DATA FOR THIS TASK below:

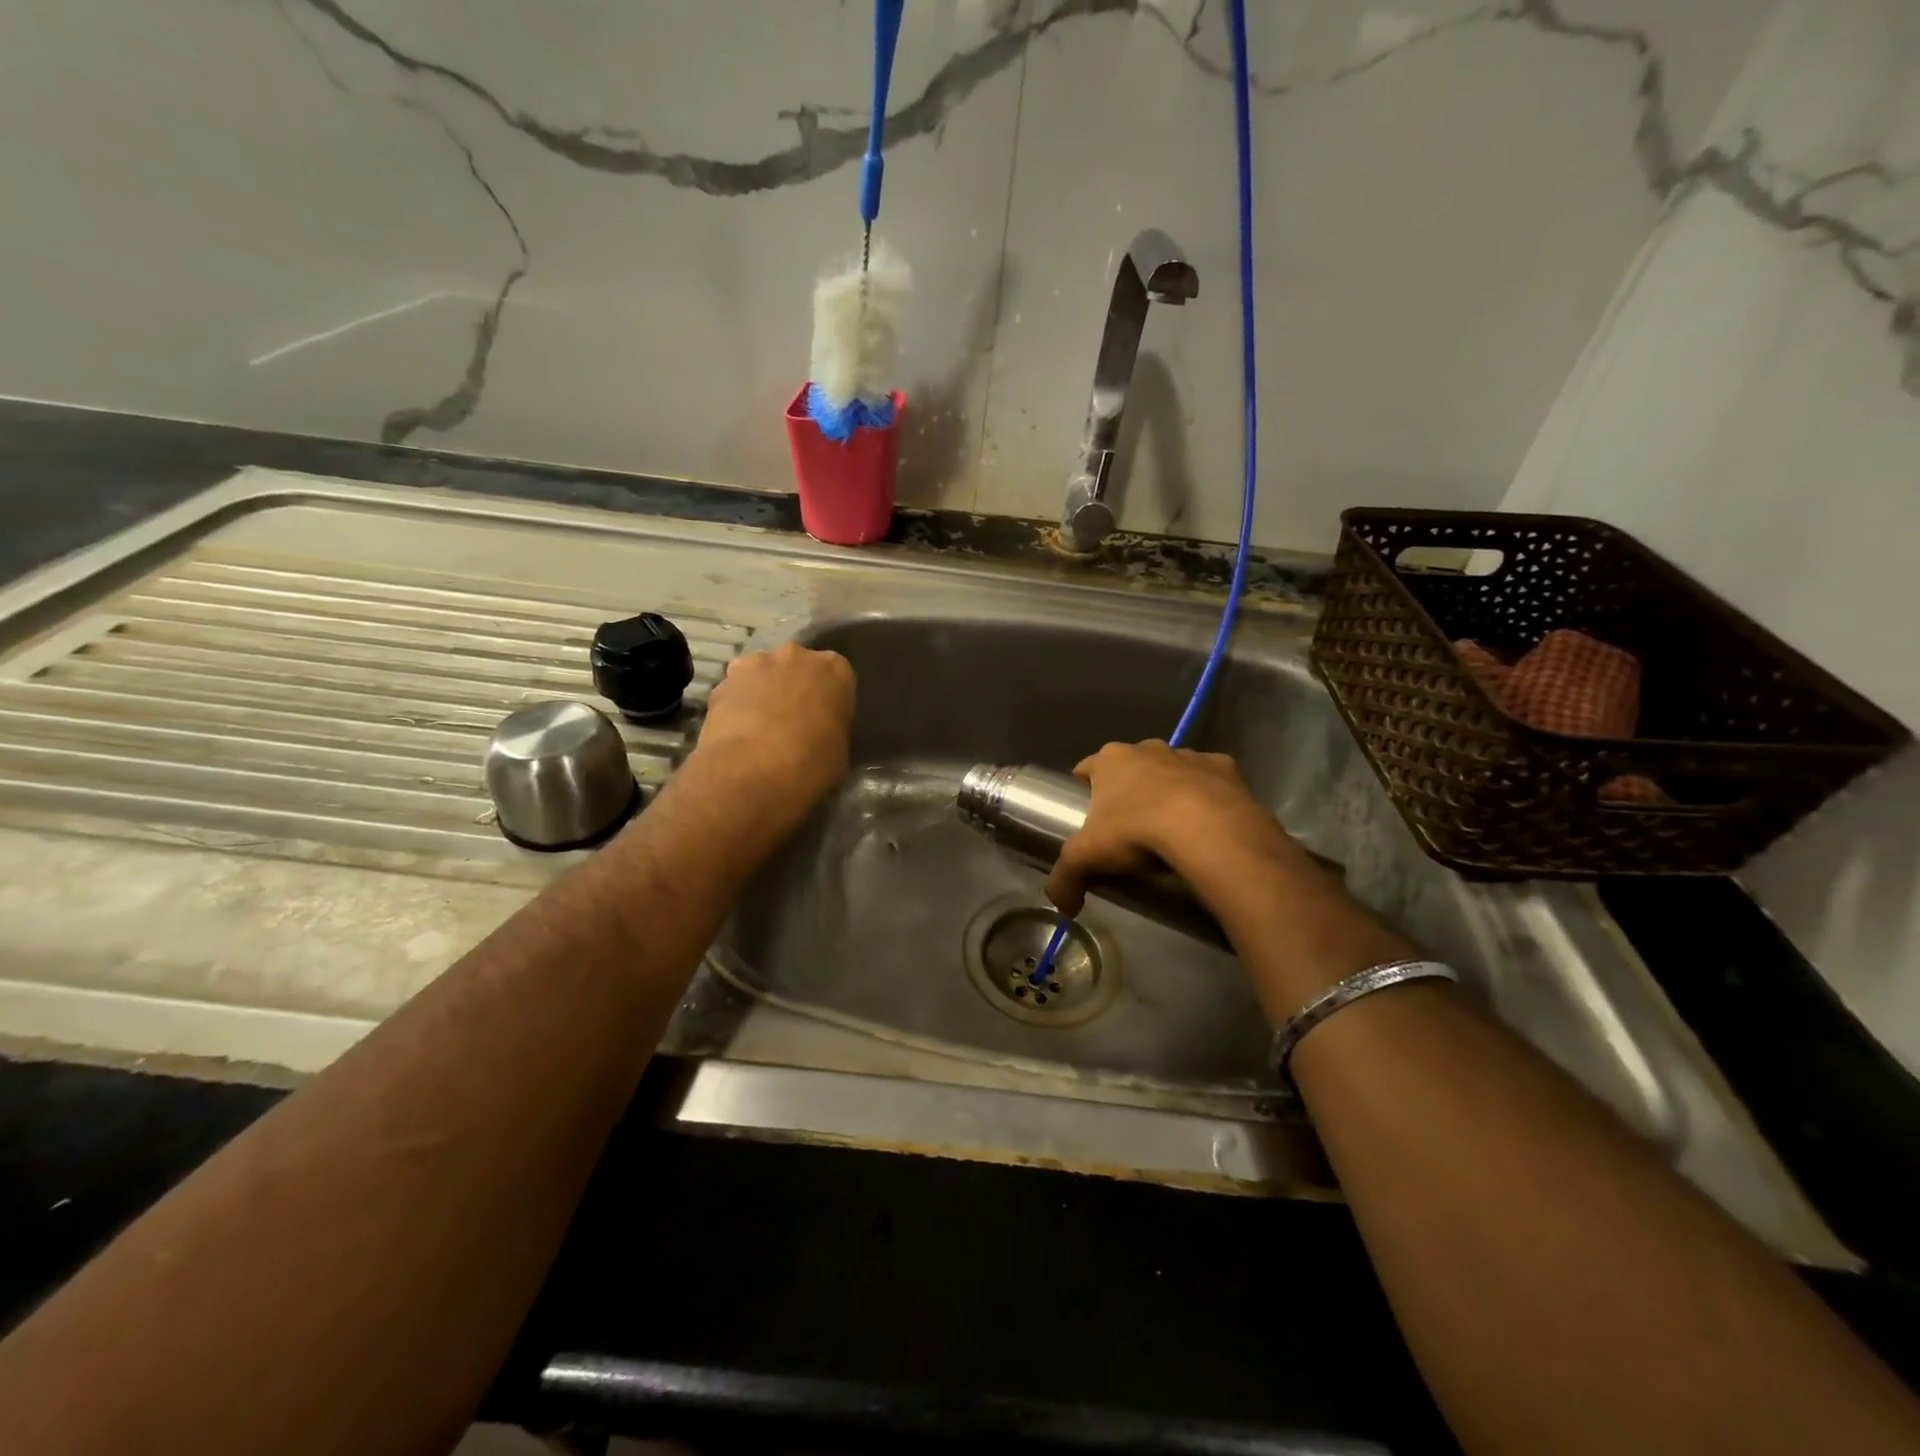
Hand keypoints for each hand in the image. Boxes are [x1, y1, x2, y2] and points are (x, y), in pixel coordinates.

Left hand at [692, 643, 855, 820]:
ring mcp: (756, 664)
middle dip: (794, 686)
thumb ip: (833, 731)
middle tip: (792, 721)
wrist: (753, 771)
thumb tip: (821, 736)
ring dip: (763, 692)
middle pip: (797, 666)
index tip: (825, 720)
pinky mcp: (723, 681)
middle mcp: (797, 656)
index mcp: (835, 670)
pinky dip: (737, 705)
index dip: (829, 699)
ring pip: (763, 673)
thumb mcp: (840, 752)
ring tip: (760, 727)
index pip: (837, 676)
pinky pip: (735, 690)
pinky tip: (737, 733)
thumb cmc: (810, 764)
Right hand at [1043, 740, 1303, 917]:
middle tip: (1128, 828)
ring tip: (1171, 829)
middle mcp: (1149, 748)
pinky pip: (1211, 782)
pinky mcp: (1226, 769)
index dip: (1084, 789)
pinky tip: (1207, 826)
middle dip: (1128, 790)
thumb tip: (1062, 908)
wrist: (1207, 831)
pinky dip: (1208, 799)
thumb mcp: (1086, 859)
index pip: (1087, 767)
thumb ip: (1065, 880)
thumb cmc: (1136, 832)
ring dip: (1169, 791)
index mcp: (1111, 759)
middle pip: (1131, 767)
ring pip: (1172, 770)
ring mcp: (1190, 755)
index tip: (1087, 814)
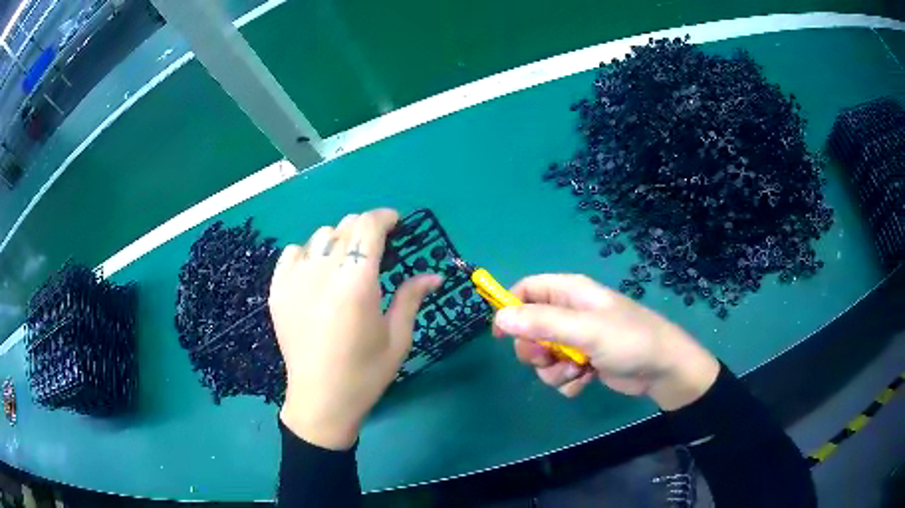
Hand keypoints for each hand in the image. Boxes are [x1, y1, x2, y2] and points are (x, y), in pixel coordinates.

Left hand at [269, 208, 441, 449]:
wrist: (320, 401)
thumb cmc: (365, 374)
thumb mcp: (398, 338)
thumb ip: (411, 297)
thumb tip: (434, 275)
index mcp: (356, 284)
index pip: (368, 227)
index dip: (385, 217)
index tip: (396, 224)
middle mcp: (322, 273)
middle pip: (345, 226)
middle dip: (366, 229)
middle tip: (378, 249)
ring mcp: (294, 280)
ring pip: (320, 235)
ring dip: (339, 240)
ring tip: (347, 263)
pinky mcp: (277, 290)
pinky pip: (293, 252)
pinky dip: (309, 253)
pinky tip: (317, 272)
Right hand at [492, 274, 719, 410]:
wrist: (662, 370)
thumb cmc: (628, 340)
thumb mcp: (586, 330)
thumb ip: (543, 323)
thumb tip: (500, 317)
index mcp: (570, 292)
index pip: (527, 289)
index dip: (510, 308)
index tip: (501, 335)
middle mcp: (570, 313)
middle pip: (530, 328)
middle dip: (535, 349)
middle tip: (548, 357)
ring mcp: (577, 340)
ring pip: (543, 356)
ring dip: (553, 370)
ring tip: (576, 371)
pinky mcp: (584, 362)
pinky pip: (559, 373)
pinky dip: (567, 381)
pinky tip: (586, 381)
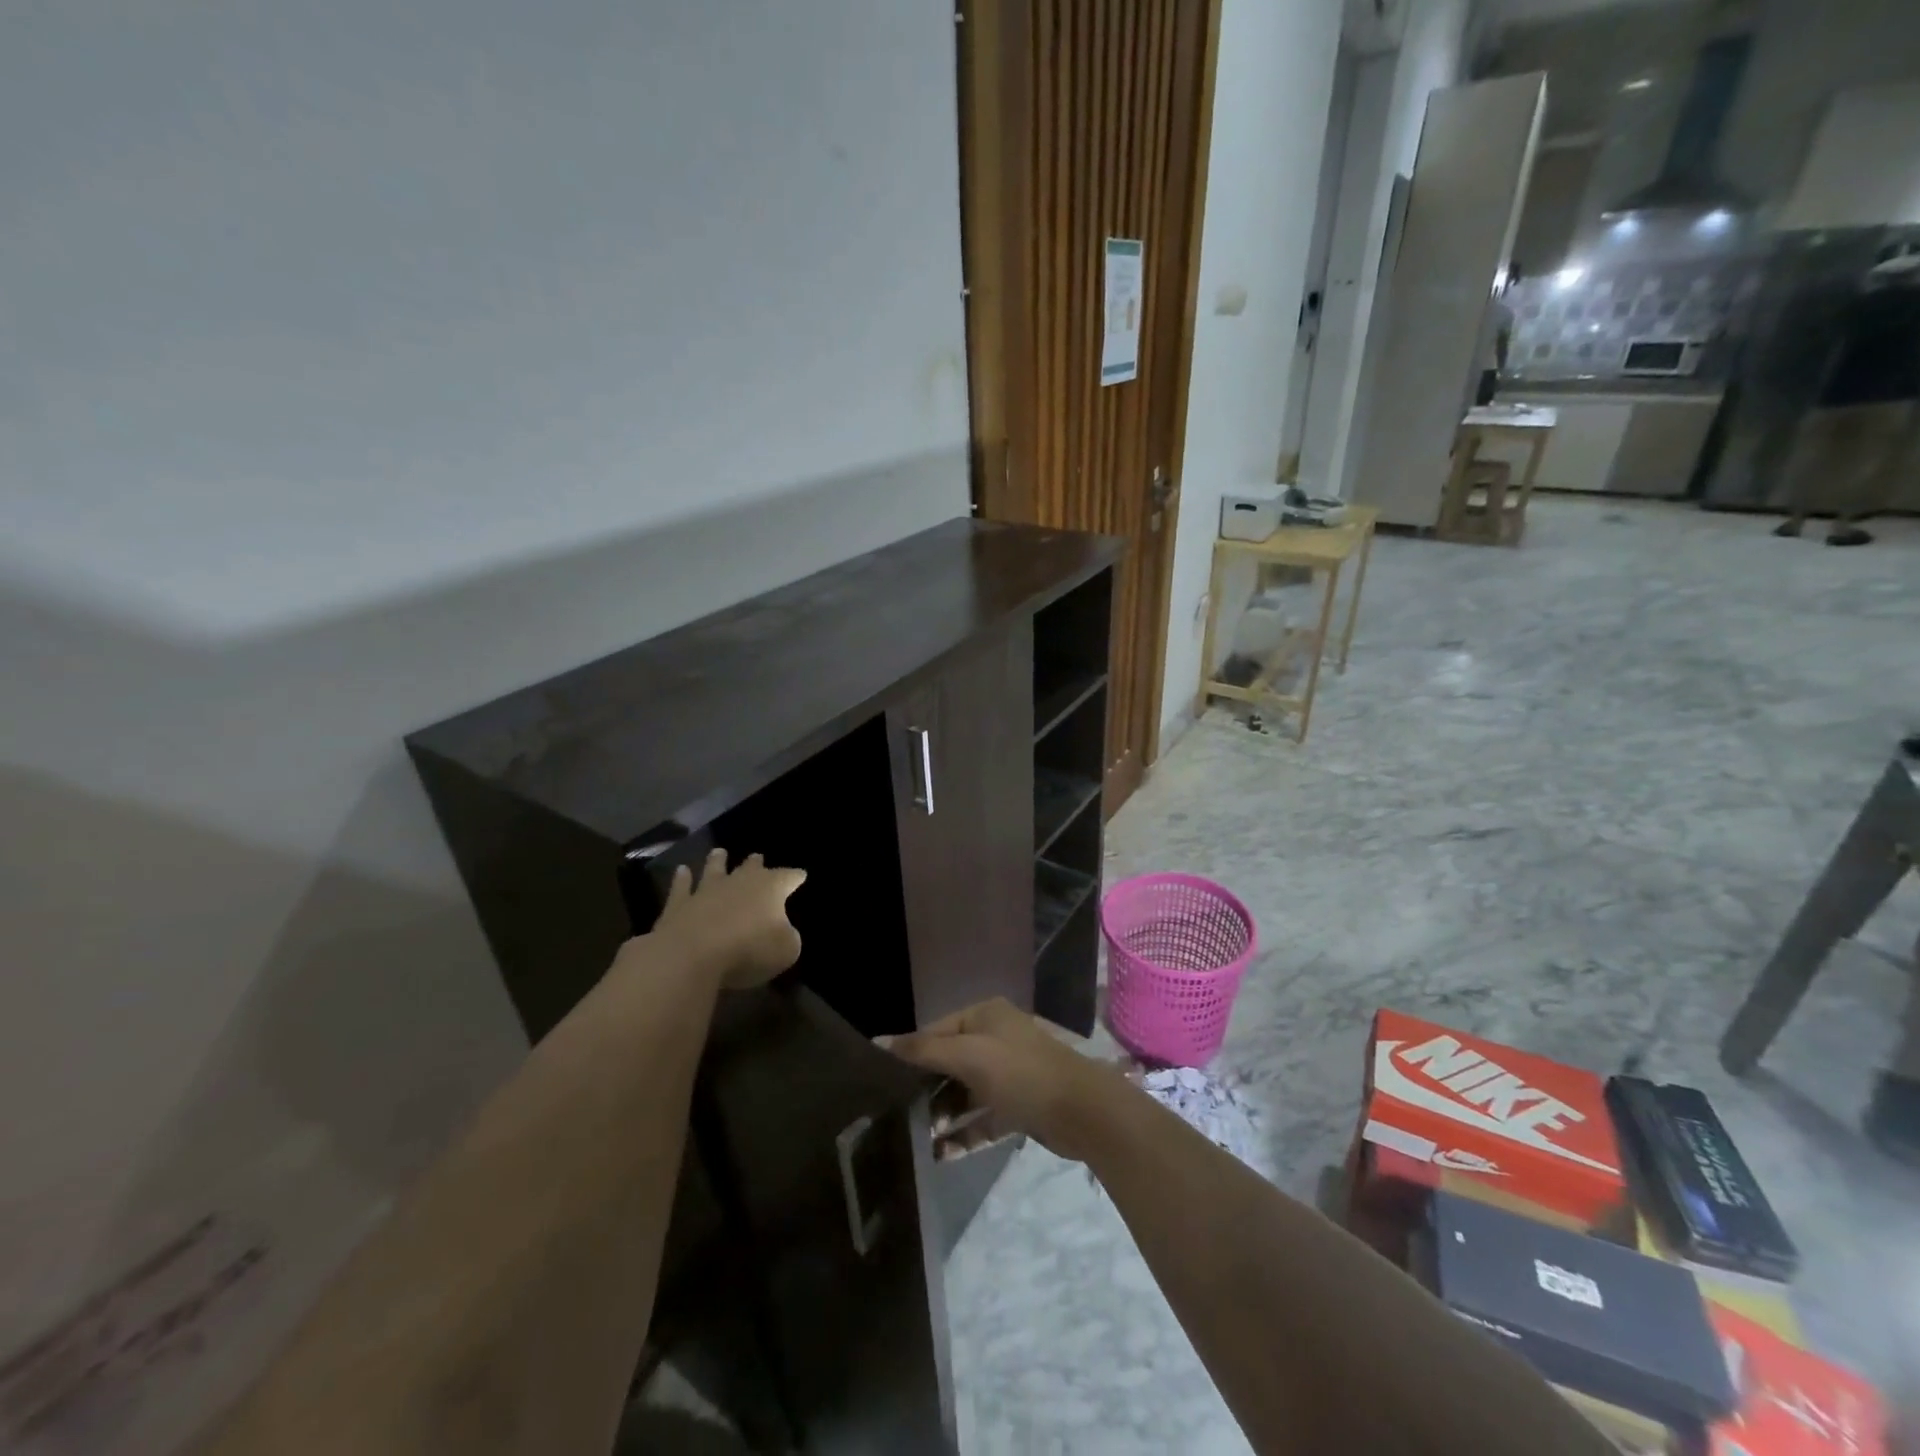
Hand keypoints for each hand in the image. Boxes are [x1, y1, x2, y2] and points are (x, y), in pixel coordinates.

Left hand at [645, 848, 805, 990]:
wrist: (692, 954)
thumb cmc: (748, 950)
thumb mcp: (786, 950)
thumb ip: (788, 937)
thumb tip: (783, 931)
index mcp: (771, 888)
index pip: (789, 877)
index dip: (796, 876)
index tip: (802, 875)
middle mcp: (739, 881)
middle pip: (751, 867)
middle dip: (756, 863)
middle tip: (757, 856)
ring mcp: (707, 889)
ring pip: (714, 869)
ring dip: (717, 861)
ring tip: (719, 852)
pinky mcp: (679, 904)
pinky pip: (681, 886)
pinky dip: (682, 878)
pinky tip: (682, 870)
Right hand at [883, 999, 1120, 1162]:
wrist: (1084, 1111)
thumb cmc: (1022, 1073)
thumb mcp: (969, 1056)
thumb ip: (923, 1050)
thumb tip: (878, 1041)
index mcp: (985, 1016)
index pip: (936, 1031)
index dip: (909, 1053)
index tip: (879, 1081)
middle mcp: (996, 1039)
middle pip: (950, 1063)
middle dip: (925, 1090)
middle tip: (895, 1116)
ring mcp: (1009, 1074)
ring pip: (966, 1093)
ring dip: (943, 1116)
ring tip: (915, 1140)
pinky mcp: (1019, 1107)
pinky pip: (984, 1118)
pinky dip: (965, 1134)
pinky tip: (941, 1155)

End of DATA FOR THIS TASK.

Of the lines in the data, report each one containing the string "Left".

Left hand at [692, 643, 855, 820]:
Left hand at [269, 208, 441, 449]:
Left hand at [645, 848, 805, 990]:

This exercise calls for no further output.